Bard, by any name, is still sweet

July 22, 2005

It's a noble idea that a team rather than one man wrote the works of Shakespeare, says William Leahy

The announcement by Michael Boyd, the artistic director of the Royal Shakespeare Company, that the RSC intends to perform the entire canon of Shakespeare's works in a year from April 2006 has generated much excitement.

There is, however, a problem with Boyd's proposal, one expressed by the Shakespeare Authorship Conference, chaired by Mark Rylance and held at the Globe earlier this month. The conference, attended by about 100 delegates from within and on the fringes of academia, pondered the question: "Who wrote Shakespeare's plays?" This question, daft as it seems to many, was taken seriously by the conference and is taken more seriously by a growing number of academics.

Rylance, chairman of the Shakespeare Authorship Trust, believes that "the man from Stratford" would simply have been incapable of writing the plays.

He did not go to university and could not have written in such philosophical depth using original source material in Latin, Greek, French, Spanish and Italian. Rylance's group believes the plays could have been composed by a writing team chaired by Francis Bacon that included figures such as Edmund Spenser and Edward De Vere, Earl of Oxford. While this may seem unlikely to most of us, Rylance et al state that this is a possibility that merits further investigation.

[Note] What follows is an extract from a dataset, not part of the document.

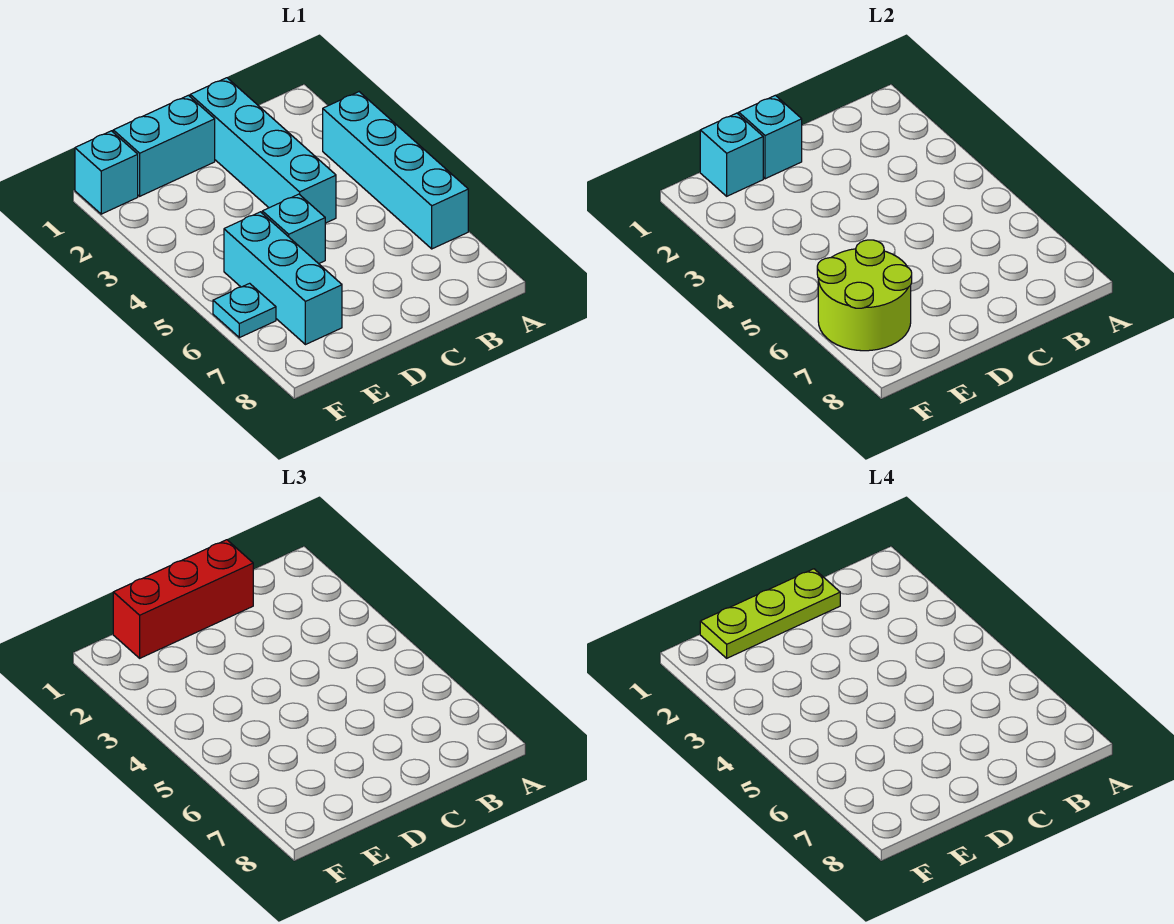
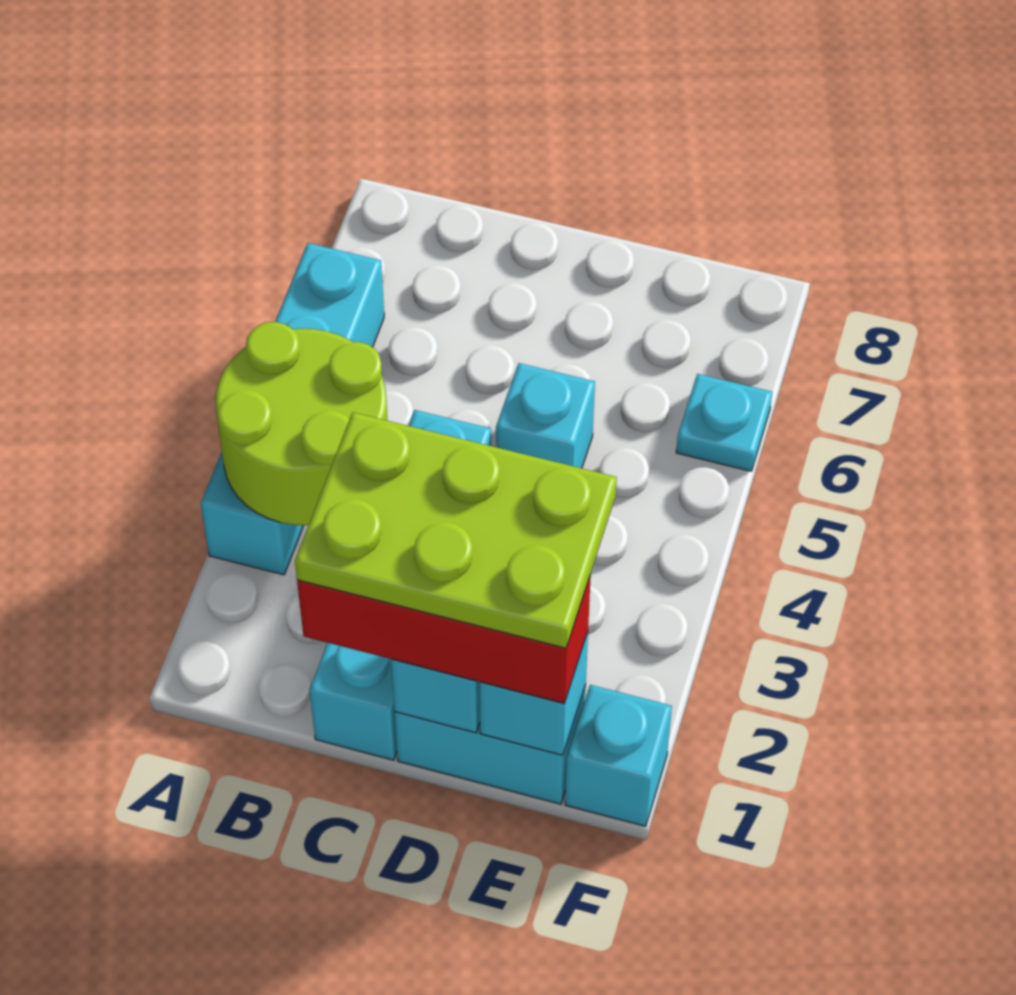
lime 1x3 plate [700,569,840,658] -> lime 2x3 plate [295,412,617,648]
cyan 1x3 brick [224,212,342,345] -> none
lime 2x2 round brick [817,240,912,351] -> lime 2x2 round brick moved to [215,322,388,525]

Some interest groups who attended the conference posited the most fantastic theories, arguing for Christopher Marlowe or, indeed, De Vere as the secret, sole author of the entire canon. The possibility of an alien having written the plays was also mooted...though only in fun.

Many would say that such fanciful theories are no threat to the status of Shakespeare as author because they are simply preposterous. This is true in many cases. However, another theory raised at the conference poses a far greater threat to the status of the Bard, not least because it has increasing support from academics. This view states that many, if not all, of the plays attributed to Shakespeare were not written by him alone but were, as was common practice at the time, written in collaboration with one or a number of other playwrights.

As it stands, The Two Noble Kinsmen and King Henry VIII are believed to be collaborations between Shakespeare and John Fletcher, who took Shakespeare's place as "playwright-in-residence" when he retired. But the authorship of many more of the plays, including Pericles , Titus Andronicus, Timon of Athens, Henry VI and Macbeth , is increasingly being questioned. A close textual analysis of Pericles reveals that the author of the first two acts writes very differently from the author of the final three. In this case, it is believed that the largely unknown George Wilkins was the author of acts I and II.

Many of those who question Shakespeare's genius merely wish to put another genius in his place, be it Marlowe, Bacon, Darth Vader or someone else. But many others find that the notion of collaboration produces a better understanding of the plays and the culture that gave rise to them. There is something noble and humane in the idea that the profound matters discussed in the plays were the products of many minds, perhaps working together in an attempt to contemplate concerns pertinent to the commonality within society, rather than those of a "man before his time".

William Leahy is director of English studies at Brunel University.